RBI Boosts Vigilance With Four-Tier Regulatory Framework For NBFC, Real Estate News, ET RealEstate
The detailed set of standards, which will come into effect from October 2022, provide for a scale-based regulatory framework (SBR) that takes into account capital requirements, governance standards, prudential regulation and other aspects of non-bank financial corporations (NBFC). .
The central bank’s latest move, after extensive consultations with stakeholders, also comes against the backdrop of past events, including the collapse of IL & FS in 2018 and later DHFL, which had an impact on training on the entire financial system, particularly in terms of liquidity problems. Since then, the focus has shifted to more stringent regulations rather than a light approach for the country’s shadow banking sector.
Unveiling the four-tier framework, RBI said on Friday that over the years, the NBFC industry has undergone tremendous evolution in terms of size, complexity and interconnection within the financial sector.
Many entities have grown and become systemically important, and there is therefore a need to align the regulatory framework of NBFCs taking into account the evolution of their risk profile, he said in a statement.
To begin with, the central bank will publish an integrated regulatory framework for NBFCs, offering a holistic view of the structure of the SBR, a set of new regulations being introduced and the respective timelines.
NBFCs will be divided into four layers: the base layer (BL), the middle layer (ML), the top layer (UL) and the top layer (TL).
The base layer will include NBFCs currently classified as Non-Systemically Important NBFC (NBFC-non-deposits), in addition to Type I NBFCs, non-operational financial holding, NBFC-P2P (Peer to Peer Lending Platform). ) and NBFC-AA (Account aggregator). The asset size threshold for this layer will be less than Rs 1,000 crore.
Currently, the systemic importance threshold is Rs 500 crore.
The middle layer will include all deposit-free NBFCs currently classified as NBFC-ND-SI (company without deposit – systematically large) with an asset size greater than Rs 1,000 crore and all NBFCs accepting deposits, regardless of their size. .
The upper layer will include NBFCs which are specifically identified by the Reserve Bank as warranting an enhanced regulatory requirement based on a set of parameters.
The top ten eligible NBFCs in terms of asset size will always reside in the top layer, regardless of any other factor, RBI said.
“The top layer will ideally remain empty. This layer can be populated if the Reserve Bank is of the opinion that there is a substantial increase in the potential systemic risk of specific NBFCs in the top layer. These NBFCs should move to the top layer. of the top layer, âhe noted.
The regulatory minimum net fund (NOF) for NBFC-Investment and Credit Companies (ICC), NBFC Micro Finance Institution (MFI) and NBFC-Factors would be increased to Rs 10 crore and a trajectory has been drawn to meet this requirement.
However, for NBFC-P2P, NBFC-AA and NBFC without public funds and without client interface, the NOF will continue to be Rs 2 crore.
The current NPA classification standard has been replaced by the over 90 day delay period for all NBFC categories.
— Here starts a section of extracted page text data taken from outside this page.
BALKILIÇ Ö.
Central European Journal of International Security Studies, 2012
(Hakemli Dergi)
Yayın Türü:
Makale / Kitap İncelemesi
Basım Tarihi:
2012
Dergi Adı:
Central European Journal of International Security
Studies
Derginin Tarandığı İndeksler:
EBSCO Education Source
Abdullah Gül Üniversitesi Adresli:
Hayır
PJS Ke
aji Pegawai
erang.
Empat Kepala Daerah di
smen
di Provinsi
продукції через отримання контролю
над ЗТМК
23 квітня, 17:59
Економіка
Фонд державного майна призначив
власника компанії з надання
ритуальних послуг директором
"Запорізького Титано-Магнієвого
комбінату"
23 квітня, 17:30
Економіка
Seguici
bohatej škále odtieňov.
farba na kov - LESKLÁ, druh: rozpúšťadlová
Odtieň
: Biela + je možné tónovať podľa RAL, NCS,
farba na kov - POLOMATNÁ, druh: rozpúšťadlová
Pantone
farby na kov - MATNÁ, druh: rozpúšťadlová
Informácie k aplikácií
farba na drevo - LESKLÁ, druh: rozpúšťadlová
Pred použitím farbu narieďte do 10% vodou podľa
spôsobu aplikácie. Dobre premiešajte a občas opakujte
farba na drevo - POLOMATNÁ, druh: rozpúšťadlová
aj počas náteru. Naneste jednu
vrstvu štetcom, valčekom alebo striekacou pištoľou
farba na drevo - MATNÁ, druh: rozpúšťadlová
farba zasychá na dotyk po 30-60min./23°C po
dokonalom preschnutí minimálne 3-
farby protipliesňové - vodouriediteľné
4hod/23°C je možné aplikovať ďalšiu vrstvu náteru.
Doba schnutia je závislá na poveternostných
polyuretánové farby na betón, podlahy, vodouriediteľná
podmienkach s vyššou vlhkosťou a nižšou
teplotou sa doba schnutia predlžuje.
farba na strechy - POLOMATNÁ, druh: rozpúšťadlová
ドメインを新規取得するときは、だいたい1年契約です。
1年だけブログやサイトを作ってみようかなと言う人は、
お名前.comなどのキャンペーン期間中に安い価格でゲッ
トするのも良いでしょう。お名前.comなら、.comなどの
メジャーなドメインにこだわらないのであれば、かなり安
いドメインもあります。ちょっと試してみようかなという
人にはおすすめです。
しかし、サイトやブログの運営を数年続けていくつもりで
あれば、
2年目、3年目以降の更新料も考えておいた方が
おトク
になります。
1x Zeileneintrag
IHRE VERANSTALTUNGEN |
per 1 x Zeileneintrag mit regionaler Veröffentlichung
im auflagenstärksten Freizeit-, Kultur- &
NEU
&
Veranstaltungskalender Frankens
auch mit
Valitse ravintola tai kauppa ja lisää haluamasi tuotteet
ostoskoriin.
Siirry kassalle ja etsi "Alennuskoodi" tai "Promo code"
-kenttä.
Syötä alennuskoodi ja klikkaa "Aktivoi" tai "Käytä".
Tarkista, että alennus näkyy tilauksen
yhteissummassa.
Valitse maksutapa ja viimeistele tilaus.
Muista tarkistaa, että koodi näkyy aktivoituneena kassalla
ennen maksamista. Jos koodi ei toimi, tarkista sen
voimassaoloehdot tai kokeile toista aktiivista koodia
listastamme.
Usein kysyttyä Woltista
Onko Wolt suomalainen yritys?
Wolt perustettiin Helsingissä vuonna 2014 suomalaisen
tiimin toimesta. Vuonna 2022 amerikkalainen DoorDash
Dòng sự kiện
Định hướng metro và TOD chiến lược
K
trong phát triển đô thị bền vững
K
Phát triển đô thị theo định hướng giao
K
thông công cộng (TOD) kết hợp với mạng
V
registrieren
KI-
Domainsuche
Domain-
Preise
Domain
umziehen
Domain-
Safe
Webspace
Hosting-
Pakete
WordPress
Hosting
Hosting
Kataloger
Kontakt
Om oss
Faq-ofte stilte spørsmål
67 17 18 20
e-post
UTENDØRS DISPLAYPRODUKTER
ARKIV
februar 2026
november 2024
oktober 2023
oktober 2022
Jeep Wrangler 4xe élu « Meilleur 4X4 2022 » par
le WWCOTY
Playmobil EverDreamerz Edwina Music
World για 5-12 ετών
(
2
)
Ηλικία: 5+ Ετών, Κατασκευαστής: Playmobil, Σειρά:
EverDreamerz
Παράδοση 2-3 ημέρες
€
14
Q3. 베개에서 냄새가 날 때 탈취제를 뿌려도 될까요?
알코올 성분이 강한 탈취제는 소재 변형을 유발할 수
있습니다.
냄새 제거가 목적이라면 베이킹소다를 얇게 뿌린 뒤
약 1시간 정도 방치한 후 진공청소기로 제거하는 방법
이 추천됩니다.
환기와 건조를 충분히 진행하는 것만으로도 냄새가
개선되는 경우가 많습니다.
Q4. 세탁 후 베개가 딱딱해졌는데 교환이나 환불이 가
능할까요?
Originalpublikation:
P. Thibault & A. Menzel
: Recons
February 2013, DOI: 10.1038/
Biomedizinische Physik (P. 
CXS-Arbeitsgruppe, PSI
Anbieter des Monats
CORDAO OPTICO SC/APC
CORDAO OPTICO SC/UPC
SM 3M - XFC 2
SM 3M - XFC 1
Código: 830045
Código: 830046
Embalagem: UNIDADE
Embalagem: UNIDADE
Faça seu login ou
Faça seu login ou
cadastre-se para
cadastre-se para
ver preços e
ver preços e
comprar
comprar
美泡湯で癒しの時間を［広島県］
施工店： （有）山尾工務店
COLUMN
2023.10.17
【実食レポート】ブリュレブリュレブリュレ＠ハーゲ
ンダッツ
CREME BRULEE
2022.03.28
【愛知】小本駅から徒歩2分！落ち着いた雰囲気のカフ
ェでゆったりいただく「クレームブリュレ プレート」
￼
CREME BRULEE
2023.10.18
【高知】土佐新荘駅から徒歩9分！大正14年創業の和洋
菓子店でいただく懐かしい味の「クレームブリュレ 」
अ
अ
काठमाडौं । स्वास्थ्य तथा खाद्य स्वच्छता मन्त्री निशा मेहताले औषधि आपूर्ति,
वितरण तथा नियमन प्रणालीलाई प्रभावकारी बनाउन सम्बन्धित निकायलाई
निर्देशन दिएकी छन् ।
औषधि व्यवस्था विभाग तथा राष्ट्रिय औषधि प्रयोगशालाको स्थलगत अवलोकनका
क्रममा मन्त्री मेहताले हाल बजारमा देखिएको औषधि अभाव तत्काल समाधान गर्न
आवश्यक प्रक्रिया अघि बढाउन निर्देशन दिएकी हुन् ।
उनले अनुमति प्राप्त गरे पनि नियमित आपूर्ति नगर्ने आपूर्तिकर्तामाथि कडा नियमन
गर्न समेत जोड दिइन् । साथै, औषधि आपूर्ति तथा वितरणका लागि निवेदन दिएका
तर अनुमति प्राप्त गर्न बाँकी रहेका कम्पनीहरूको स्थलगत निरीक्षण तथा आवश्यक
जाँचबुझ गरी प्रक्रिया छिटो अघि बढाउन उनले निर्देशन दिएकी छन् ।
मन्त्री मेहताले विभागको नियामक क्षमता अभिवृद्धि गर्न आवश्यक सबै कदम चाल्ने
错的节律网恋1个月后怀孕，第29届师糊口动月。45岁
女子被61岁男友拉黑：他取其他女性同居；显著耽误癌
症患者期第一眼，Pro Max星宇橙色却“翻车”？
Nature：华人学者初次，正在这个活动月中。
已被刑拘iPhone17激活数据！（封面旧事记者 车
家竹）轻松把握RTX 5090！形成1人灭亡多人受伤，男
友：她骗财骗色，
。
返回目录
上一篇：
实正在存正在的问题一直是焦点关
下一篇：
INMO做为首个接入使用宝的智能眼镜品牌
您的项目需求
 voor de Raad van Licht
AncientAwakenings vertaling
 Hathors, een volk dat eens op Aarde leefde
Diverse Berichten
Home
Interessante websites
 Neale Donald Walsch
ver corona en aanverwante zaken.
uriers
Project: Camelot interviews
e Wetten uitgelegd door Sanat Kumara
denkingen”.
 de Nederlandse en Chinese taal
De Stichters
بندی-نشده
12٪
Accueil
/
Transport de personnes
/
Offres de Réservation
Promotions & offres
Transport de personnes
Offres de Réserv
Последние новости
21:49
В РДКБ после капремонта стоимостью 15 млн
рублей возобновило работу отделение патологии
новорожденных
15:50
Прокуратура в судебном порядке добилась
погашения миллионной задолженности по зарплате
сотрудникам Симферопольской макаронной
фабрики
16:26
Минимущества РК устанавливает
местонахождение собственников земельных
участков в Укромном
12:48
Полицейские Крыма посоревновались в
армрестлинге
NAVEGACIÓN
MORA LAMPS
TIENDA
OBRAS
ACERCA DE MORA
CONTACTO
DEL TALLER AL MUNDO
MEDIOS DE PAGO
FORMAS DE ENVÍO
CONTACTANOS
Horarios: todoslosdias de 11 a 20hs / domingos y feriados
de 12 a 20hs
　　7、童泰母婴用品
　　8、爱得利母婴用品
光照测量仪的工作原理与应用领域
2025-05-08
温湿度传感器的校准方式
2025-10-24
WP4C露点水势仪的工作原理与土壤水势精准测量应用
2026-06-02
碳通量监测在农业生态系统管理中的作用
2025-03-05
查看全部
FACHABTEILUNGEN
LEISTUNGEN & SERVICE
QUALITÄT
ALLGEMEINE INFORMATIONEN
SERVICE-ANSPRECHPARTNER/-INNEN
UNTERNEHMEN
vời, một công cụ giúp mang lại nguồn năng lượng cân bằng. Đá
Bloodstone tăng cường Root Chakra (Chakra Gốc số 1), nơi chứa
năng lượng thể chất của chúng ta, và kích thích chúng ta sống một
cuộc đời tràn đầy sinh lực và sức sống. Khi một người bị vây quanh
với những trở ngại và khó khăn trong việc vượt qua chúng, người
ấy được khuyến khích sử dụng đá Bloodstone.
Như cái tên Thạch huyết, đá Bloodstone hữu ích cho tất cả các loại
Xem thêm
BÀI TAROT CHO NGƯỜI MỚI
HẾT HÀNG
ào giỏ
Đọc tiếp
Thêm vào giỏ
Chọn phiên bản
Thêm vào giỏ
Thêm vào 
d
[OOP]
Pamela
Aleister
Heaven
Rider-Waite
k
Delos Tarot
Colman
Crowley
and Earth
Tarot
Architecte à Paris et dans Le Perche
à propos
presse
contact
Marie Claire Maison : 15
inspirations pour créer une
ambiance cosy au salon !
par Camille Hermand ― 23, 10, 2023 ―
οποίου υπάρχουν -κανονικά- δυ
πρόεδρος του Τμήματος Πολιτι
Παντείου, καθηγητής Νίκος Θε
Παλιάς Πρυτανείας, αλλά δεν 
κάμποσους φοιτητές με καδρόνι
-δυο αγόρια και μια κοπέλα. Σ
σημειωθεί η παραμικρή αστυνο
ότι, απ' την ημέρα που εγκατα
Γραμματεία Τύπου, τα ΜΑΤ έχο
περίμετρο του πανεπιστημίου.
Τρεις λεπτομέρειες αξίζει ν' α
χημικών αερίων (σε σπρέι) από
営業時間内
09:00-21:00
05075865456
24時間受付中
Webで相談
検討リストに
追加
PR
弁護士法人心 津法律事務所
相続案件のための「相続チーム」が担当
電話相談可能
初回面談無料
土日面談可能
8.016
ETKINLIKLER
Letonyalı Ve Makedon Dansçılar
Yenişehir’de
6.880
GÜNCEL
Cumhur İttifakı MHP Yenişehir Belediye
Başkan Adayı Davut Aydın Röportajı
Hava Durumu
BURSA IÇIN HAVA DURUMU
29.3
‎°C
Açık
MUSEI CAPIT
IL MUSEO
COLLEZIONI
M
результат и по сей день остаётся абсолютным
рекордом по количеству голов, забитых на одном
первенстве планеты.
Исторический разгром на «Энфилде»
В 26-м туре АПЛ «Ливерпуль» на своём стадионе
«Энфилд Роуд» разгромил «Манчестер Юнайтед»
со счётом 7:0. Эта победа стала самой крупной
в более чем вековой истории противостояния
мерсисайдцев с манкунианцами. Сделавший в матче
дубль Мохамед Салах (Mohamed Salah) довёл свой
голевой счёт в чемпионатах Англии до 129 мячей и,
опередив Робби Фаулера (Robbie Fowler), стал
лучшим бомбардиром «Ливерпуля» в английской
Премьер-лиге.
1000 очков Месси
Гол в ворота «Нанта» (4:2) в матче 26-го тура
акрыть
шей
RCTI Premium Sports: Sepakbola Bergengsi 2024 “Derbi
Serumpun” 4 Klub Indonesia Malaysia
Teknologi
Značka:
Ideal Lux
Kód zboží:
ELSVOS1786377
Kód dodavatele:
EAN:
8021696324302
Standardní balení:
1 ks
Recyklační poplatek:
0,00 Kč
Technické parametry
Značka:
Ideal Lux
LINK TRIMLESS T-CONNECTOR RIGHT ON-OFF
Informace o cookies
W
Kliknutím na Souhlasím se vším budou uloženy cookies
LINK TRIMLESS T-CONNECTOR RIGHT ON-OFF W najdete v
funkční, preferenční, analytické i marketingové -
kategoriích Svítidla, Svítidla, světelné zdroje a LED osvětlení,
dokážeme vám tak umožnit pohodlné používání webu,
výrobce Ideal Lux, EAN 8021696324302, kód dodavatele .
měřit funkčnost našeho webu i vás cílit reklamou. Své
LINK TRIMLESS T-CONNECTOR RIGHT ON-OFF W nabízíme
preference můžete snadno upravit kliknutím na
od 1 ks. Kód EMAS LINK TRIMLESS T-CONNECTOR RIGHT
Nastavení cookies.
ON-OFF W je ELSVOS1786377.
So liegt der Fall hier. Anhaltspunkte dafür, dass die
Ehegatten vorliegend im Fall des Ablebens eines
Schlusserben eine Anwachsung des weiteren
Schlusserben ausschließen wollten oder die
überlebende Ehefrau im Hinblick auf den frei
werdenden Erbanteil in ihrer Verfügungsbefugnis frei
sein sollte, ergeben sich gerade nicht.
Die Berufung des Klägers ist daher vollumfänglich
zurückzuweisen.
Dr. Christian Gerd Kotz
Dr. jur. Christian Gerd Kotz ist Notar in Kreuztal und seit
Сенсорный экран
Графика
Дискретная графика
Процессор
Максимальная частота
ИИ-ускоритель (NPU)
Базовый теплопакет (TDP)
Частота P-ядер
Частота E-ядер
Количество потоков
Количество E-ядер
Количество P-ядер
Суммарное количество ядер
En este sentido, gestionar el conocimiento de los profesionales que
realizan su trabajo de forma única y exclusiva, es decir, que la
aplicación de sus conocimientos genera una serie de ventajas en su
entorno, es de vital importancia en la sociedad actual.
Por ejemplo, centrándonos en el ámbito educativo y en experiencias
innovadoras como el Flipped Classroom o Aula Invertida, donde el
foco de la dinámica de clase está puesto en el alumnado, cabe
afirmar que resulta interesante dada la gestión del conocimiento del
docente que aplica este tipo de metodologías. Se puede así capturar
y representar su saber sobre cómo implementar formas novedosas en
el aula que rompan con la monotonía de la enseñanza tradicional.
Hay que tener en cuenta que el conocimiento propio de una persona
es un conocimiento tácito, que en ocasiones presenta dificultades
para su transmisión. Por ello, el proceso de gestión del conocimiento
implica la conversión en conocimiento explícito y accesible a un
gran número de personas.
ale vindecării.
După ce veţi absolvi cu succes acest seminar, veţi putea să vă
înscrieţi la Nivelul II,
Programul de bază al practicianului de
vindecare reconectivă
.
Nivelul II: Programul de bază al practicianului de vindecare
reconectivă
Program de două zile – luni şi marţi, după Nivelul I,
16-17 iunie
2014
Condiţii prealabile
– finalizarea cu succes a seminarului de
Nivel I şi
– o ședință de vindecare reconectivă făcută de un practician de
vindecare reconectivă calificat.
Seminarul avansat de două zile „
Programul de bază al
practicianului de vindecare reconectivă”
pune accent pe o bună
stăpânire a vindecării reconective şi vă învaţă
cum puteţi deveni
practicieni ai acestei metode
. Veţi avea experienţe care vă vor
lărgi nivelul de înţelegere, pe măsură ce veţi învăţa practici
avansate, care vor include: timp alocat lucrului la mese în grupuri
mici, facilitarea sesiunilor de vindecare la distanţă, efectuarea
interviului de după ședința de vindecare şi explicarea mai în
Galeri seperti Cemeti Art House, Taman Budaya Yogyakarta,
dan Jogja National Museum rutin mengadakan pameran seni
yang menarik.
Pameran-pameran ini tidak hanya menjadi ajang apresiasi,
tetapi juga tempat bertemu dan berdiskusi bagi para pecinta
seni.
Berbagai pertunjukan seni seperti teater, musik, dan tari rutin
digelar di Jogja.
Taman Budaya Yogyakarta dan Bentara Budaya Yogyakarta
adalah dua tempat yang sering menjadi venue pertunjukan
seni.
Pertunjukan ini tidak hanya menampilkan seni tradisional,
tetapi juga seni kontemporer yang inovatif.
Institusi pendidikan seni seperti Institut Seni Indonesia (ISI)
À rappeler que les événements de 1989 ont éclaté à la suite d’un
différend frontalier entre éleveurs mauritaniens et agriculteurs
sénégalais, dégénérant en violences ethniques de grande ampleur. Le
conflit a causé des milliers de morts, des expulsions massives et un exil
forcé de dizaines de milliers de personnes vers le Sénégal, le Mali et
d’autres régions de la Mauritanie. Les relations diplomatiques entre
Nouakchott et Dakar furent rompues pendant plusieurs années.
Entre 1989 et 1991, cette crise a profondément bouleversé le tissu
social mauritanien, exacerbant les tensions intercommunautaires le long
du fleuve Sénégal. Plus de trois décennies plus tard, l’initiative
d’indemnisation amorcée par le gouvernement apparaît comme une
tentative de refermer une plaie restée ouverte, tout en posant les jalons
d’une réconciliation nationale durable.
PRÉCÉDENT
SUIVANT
A descent path is provided to NBFCs in the base layer to adhere to the 90-day NPA standard, the statement said.
In order to improve the quality of regulatory capital, RBI said that NBFC-UL would maintain basic Tier 1 capital of at least 9% of risk-weighted assets, while it would be required to hold a differential provisioning for different categories of standard assets.
In addition to CRAR, NBFC-UL will also be subject to a financial leverage requirement to ensure that its growth is supported by adequate capital, among other factors. An appropriate leverage limit will be prescribed for these entities at a later date as necessary.
According to RBI, housing finance companies would continue to follow specific regulations on exposure to sensitive sectors, as they currently apply.
There will be a ceiling of Rs 1 crore per borrower for the financing of the subscription to the initial public offering (IPO). NBFCs can set more conservative limits, RBI said.
In addition, the central bank has set a significant exposure limit for all counterparties and groups of related counterparties as well as for capital market and commercial real estate.
To strengthen corporate governance, he suggested including independent directors on the board, among other requirements.